Programda sınıf ve temalara göre konuların dağılımına baktığımızda çok yoğun bir konu yığışmasıyla karşılaşıyoruz.

Yeni Ortaokul Türkçe Dersi Öğretim Programı’nda yer alan “Okuma Atölyesi Uygulama Esasları” başlığının 6. maddesinde “Zümre öğretmenler kurulu tarafından her sınıf seviyesi için kitap listeleri oluşturulur. Türkçe öğretmenleri bu listeden temalara uygun olanları öğrencinin ilgi ve ihtiyaçlarını gözeterek tavsiye eder.” denilmesinden Millî Eğitim Bakanlığının 100 Temel Eser uygulamasından gereken dersleri çıkardığı anlaşılıyor. Bu bağlamda kitap listesi oluşturma işinin öğrencileri en iyi tanıyan kişiler olan Türkçe öğretmenlerine bırakılmış olması, programdaki doğru yaklaşımlardan biri olarak dikkat çekiyor. 

Programda sınıf ve temalara göre konuların dağılımına baktığımızda çok yoğun bir konu yığışmasıyla karşılaşıyoruz. 5. ve 6. sınıf öğrencilerine 100 öğrenme çıktısı, 7. ve 8. sınıf öğrencilerine 103 öğrenme çıktısı kazandırılması amaçlandığı görülüyor. Oysa bizzat Sayın Millî Eğitim Bakanı Yusuf Tekin tarafından yeni müfredatta sadeleşmeye gidileceği, müfredatın konu yığışmasından kurtarılacağı söylenmişti. Bunun yaşama geçirilmediği ya da geçirilemediği görülüyor.

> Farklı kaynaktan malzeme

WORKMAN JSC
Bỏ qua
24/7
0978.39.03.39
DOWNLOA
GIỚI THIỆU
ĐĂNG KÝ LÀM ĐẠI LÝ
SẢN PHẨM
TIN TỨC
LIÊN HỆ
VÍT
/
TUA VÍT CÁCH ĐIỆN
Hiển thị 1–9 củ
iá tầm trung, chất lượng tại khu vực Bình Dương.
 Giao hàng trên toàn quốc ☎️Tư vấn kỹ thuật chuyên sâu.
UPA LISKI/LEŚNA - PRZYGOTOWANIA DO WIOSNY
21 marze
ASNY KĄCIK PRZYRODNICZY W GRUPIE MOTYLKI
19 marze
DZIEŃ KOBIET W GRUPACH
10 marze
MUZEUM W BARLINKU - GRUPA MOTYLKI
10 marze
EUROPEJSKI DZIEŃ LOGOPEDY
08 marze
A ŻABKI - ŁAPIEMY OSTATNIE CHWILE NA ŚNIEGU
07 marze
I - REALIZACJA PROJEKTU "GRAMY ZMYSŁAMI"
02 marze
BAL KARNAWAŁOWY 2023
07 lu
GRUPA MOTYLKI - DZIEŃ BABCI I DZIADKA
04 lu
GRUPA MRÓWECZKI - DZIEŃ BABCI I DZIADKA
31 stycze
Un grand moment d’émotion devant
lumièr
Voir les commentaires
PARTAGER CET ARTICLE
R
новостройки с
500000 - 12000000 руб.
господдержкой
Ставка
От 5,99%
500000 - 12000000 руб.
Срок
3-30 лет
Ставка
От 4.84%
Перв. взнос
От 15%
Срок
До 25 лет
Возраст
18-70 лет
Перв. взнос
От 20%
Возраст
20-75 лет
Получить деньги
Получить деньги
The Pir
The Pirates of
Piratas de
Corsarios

Sonuç olarak, zaman zaman farklı mecralardan yapılan çeşitli açıklamalar nedeniyle üzerinde büyük beklentiler oluşan Türkiye Yüzyılı Maarif Modeli Ortaokul Türkçe Dersi Öğretim Programının, maalesef beklentileri tam anlamıyla karşılayamadığı görülüyor. Programın bu haliyle Türkçe eğitiminin mevcut sorunlarına çözüm getireceğini ve Türkçe derslerinin niteliğini artıracağını söylemek maalesef olanaklı görünmüyor.